## START Stored records

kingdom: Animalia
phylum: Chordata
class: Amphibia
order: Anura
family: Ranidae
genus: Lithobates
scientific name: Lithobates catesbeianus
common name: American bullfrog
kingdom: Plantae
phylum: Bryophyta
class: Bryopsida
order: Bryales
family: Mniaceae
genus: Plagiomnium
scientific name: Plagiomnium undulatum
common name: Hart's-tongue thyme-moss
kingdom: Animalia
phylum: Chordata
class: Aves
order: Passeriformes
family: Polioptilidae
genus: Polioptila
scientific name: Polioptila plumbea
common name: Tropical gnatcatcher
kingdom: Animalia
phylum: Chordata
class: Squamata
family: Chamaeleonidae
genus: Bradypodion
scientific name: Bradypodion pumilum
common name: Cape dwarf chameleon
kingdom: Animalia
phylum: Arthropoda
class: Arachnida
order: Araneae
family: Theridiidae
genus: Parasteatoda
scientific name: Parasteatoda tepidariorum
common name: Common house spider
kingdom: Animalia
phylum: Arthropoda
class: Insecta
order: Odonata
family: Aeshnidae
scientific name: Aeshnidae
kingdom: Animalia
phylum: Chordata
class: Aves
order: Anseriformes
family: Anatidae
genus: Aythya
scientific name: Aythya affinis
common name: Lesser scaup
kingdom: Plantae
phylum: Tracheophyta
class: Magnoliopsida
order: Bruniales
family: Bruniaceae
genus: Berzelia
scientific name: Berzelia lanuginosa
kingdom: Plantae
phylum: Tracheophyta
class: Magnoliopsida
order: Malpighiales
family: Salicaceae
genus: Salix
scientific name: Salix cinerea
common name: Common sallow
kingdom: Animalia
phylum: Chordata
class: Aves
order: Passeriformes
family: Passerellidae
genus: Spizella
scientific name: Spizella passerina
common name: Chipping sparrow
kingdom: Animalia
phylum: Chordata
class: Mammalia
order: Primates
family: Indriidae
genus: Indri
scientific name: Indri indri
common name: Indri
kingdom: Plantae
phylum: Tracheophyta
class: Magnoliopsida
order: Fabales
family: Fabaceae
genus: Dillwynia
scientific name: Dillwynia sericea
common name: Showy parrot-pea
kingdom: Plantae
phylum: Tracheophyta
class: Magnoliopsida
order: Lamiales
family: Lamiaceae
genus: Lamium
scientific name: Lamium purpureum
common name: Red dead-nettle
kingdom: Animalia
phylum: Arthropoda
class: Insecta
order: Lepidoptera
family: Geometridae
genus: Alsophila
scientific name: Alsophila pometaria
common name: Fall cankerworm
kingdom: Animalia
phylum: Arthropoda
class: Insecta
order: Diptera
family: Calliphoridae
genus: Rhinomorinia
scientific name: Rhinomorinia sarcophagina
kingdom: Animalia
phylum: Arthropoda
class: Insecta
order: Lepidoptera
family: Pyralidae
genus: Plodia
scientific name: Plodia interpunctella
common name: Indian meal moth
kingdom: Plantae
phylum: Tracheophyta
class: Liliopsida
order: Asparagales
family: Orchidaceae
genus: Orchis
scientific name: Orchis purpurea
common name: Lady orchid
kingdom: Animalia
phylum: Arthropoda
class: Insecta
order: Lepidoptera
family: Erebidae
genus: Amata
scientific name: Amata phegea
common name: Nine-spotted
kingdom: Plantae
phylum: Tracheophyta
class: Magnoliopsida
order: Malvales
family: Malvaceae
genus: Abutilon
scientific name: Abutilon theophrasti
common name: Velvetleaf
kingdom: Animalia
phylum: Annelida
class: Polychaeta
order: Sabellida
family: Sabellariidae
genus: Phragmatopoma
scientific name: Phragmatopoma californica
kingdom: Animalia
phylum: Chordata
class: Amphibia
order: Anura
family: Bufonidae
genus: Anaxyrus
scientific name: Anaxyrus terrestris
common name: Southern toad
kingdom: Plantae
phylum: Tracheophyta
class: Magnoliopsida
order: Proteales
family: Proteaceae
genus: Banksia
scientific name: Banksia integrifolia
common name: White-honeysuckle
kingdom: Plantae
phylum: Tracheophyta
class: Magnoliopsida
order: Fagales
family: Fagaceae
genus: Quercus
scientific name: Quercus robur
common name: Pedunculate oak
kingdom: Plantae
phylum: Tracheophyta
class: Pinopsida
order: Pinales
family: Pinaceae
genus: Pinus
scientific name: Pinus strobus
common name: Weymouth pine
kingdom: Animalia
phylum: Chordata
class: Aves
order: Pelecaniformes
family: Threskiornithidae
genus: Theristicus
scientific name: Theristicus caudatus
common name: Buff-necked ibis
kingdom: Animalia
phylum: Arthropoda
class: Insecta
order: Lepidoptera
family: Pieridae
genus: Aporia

## END Stored records

### Set problem
Rewrite the records, changing each "common name" to "vernacular name" and leaving everything else as it is.

### Solution for this task
kingdom: Animalia
phylum: Chordata
class: Amphibia
order: Anura
family: Ranidae
genus: Lithobates
scientific name: Lithobates catesbeianus
vernacular name: American bullfrog
kingdom: Plantae
phylum: Bryophyta
class: Bryopsida
order: Bryales
family: Mniaceae
genus: Plagiomnium
scientific name: Plagiomnium undulatum
vernacular name: Hart's-tongue thyme-moss
kingdom: Animalia
phylum: Chordata
class: Aves
order: Passeriformes
family: Polioptilidae
genus: Polioptila
scientific name: Polioptila plumbea
vernacular name: Tropical gnatcatcher
kingdom: Animalia
phylum: Chordata
class: Squamata
family: Chamaeleonidae
genus: Bradypodion
scientific name: Bradypodion pumilum
vernacular name: Cape dwarf chameleon
kingdom: Animalia
phylum: Arthropoda
class: Arachnida
order: Araneae
family: Theridiidae
genus: Parasteatoda
scientific name: Parasteatoda tepidariorum
vernacular name: Common house spider
kingdom: Animalia
phylum: Arthropoda
class: Insecta
order: Odonata
family: Aeshnidae
scientific name: Aeshnidae
kingdom: Animalia
phylum: Chordata
class: Aves
order: Anseriformes
family: Anatidae
genus: Aythya
scientific name: Aythya affinis
vernacular name: Lesser scaup
kingdom: Plantae
phylum: Tracheophyta
class: Magnoliopsida
order: Bruniales
family: Bruniaceae
genus: Berzelia
scientific name: Berzelia lanuginosa
kingdom: Plantae
phylum: Tracheophyta
class: Magnoliopsida
order: Malpighiales
family: Salicaceae
genus: Salix
scientific name: Salix cinerea
vernacular name: Common sallow
kingdom: Animalia
phylum: Chordata
class: Aves
order: Passeriformes
family: Passerellidae
genus: Spizella
scientific name: Spizella passerina
vernacular name: Chipping sparrow
kingdom: Animalia
phylum: Chordata
class: Mammalia
order: Primates
family: Indriidae
genus: Indri
scientific name: Indri indri
vernacular name: Indri
kingdom: Plantae
phylum: Tracheophyta
class: Magnoliopsida
order: Fabales
family: Fabaceae
genus: Dillwynia
scientific name: Dillwynia sericea
vernacular name: Showy parrot-pea
kingdom: Plantae
phylum: Tracheophyta
class: Magnoliopsida
order: Lamiales
family: Lamiaceae
genus: Lamium
scientific name: Lamium purpureum
vernacular name: Red dead-nettle
kingdom: Animalia
phylum: Arthropoda
class: Insecta
order: Lepidoptera
family: Geometridae
genus: Alsophila
scientific name: Alsophila pometaria
vernacular name: Fall cankerworm
kingdom: Animalia
phylum: Arthropoda
class: Insecta
order: Diptera
family: Calliphoridae
genus: Rhinomorinia
scientific name: Rhinomorinia sarcophagina
kingdom: Animalia
phylum: Arthropoda
class: Insecta
order: Lepidoptera
family: Pyralidae
genus: Plodia
scientific name: Plodia interpunctella
vernacular name: Indian meal moth
kingdom: Plantae
phylum: Tracheophyta
class: Liliopsida
order: Asparagales
family: Orchidaceae
genus: Orchis
scientific name: Orchis purpurea
vernacular name: Lady orchid
kingdom: Animalia
phylum: Arthropoda
class: Insecta
order: Lepidoptera
family: Erebidae
genus: Amata
scientific name: Amata phegea
vernacular name: Nine-spotted
kingdom: Plantae
phylum: Tracheophyta
class: Magnoliopsida
order: Malvales
family: Malvaceae
genus: Abutilon
scientific name: Abutilon theophrasti
vernacular name: Velvetleaf
kingdom: Animalia
phylum: Annelida
class: Polychaeta
order: Sabellida
family: Sabellariidae
genus: Phragmatopoma
scientific name: Phragmatopoma californica
kingdom: Animalia
phylum: Chordata
class: Amphibia
order: Anura
family: Bufonidae
genus: Anaxyrus
scientific name: Anaxyrus terrestris
vernacular name: Southern toad
kingdom: Plantae
phylum: Tracheophyta
class: Magnoliopsida
order: Proteales
family: Proteaceae
genus: Banksia
scientific name: Banksia integrifolia
vernacular name: White-honeysuckle
kingdom: Plantae
phylum: Tracheophyta
class: Magnoliopsida
order: Fagales
family: Fagaceae
genus: Quercus
scientific name: Quercus robur
vernacular name: Pedunculate oak
kingdom: Plantae
phylum: Tracheophyta
class: Pinopsida
order: Pinales
family: Pinaceae
genus: Pinus
scientific name: Pinus strobus
vernacular name: Weymouth pine
kingdom: Animalia
phylum: Chordata
class: Aves
order: Pelecaniformes
family: Threskiornithidae
genus: Theristicus
scientific name: Theristicus caudatus
vernacular name: Buff-necked ibis
kingdom: Animalia
phylum: Arthropoda
class: Insecta
order: Lepidoptera
family: Pieridae
genus: Aporia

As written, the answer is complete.